• _Directions_
• a. Answer these questions from the article on Michael Saylor and MicroStrategy's bitcoin bet, one per line:
(i) At what event was Saylor photographed in June 2021?
(ii) What peak-to-trough decline in bitcoin does the article report?
(iii) What phrase did Saylor use to describe his company's balance sheet?
• b. Extend the article on Michael Saylor and MicroStrategy's bitcoin bet, picking up after its final sentence.

• _Text for analysis_

MicroStrategy CEO Michael Saylor at the Bitcoin 2021 Convention in June 2021.Joe Raedle/Getty Images
  • MicroStrategy CEO Michael Saylor sees no alternative to turning his company's stock into a highly levered bitcoin bet.

  • "I can't come up with a better idea," Saylor told CNBC in an interview on Wednesday.

  • MicroStrategy has more than $1 billion in unrealized losses on its bitcoin position it dropped to near $21,000.


MicroStrategy CEO Michael Saylor has no regrets in turning his company's stock into a highly levered bet on the price of bitcoin, even as the cryptocurrency continued its 70% peak-to-trough decline to about $21,000 on Wednesday.

In an interview with CNBC, Saylor defended his actions and said, "I can't come up with a better idea," adding that he feels that his company has a "fortress balance sheet" because it took out billions of dollars of debt at an interest rate of 1.8%, just before interest rates doubled.

"If you had a chance to grab $2 billion at 1.5% interest, it seems like a reasonable thing to do and I'm glad we did it," Saylor said.

• _Data listing_
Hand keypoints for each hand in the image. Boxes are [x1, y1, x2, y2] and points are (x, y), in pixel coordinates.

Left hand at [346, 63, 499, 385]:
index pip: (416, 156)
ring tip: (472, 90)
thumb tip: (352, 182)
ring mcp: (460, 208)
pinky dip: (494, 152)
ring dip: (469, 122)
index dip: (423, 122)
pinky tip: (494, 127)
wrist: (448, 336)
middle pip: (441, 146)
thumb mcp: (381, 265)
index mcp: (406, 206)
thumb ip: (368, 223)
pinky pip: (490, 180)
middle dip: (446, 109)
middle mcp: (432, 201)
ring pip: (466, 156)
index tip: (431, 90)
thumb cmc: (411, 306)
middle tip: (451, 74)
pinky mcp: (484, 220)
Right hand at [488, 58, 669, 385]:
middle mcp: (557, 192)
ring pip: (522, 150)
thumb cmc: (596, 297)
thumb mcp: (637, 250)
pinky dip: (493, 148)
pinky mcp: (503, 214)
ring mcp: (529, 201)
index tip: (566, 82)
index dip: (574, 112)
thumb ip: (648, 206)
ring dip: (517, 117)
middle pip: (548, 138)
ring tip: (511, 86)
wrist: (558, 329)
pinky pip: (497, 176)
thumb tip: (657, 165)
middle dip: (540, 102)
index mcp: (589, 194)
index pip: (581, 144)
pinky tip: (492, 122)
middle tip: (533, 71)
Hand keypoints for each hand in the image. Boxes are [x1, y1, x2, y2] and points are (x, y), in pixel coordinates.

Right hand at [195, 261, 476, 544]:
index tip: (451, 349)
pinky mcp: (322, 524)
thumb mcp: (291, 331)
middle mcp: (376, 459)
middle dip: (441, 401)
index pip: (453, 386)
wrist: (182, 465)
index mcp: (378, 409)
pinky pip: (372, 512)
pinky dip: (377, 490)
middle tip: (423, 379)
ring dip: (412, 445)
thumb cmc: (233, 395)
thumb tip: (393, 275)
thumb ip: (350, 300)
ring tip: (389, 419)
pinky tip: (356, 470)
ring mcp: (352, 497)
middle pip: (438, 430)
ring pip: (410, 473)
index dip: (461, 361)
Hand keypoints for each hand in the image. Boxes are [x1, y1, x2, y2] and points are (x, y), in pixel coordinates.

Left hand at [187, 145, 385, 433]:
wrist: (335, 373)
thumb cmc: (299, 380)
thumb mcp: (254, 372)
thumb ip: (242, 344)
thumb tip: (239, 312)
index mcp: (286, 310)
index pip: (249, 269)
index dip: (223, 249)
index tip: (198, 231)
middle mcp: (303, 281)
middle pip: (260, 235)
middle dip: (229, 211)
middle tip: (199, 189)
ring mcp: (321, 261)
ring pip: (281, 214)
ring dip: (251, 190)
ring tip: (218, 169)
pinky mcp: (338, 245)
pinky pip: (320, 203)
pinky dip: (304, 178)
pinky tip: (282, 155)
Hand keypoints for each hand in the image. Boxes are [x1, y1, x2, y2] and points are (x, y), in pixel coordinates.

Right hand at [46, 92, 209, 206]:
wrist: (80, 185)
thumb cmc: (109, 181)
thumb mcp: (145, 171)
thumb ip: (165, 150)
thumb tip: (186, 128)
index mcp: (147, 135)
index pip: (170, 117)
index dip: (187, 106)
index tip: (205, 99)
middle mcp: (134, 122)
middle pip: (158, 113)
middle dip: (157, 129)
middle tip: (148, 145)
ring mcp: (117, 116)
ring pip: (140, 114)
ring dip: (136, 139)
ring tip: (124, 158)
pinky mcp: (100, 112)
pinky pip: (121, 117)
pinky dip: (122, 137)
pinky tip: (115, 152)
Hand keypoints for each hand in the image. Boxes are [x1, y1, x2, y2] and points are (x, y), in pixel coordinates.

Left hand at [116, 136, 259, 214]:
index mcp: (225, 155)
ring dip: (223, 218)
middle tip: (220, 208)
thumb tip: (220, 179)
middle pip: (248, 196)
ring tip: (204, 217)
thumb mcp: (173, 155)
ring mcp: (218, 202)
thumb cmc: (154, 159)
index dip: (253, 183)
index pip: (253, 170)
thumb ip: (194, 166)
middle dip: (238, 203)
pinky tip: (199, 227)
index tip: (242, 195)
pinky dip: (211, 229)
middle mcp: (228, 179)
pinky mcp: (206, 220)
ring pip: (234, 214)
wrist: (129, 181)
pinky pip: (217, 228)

• _Task-by-task results_
• a.
(i) The Bitcoin 2021 Convention.
(ii) 70%, to about $21,000 on Wednesday.
(iii) A "fortress balance sheet."

• b.
With regards to MicroStrategy's margin loan on bitcoin, which the company's CFO revealed $21,000 as a key level to watch in its first-quarter earnings call, Saylor isn't concerned.

"We've only got a $200 million loan that we have to collateralize, and we're 10x over-collateralized on that right now. If the market traded down by a factor of 10, we got cash and we generate cash flow, so the margin call is much ado about nothing," Saylor said, adding that MicroStrategy's margin loan is well balanced.

Investors don't seem to agree with Saylor's assessment, as the firms bonds are trading well below par and MicroStrategy's current market valuation of $1.9 billion is well below the market value of the firm's bitcoin holdings, which stood at $2.7 billion as of Wednesday afternoon.

MicroStrategy has purchased 129,219 bitcoins at an average price of $30,700. That means the firm is currently sitting on an unrealized loss of more than $1 billion.

But Saylor is still optimistic about the outlook for the price of bitcoin, and said it's still one of the best performing asset classes when you zoom out far enough.

"The biggest idea here is bitcoin is the first and the only legitimate scarcity in the universe. Gold is not scarce. They just found 320,000 tons of gold in Uganda... so bitcoin is the ideal commodity because you can't make anymore of it," Saylor said.

As to whether investors should step in and buy the cryptocurrency at current levels, Saylor said it all depends on your time horizon.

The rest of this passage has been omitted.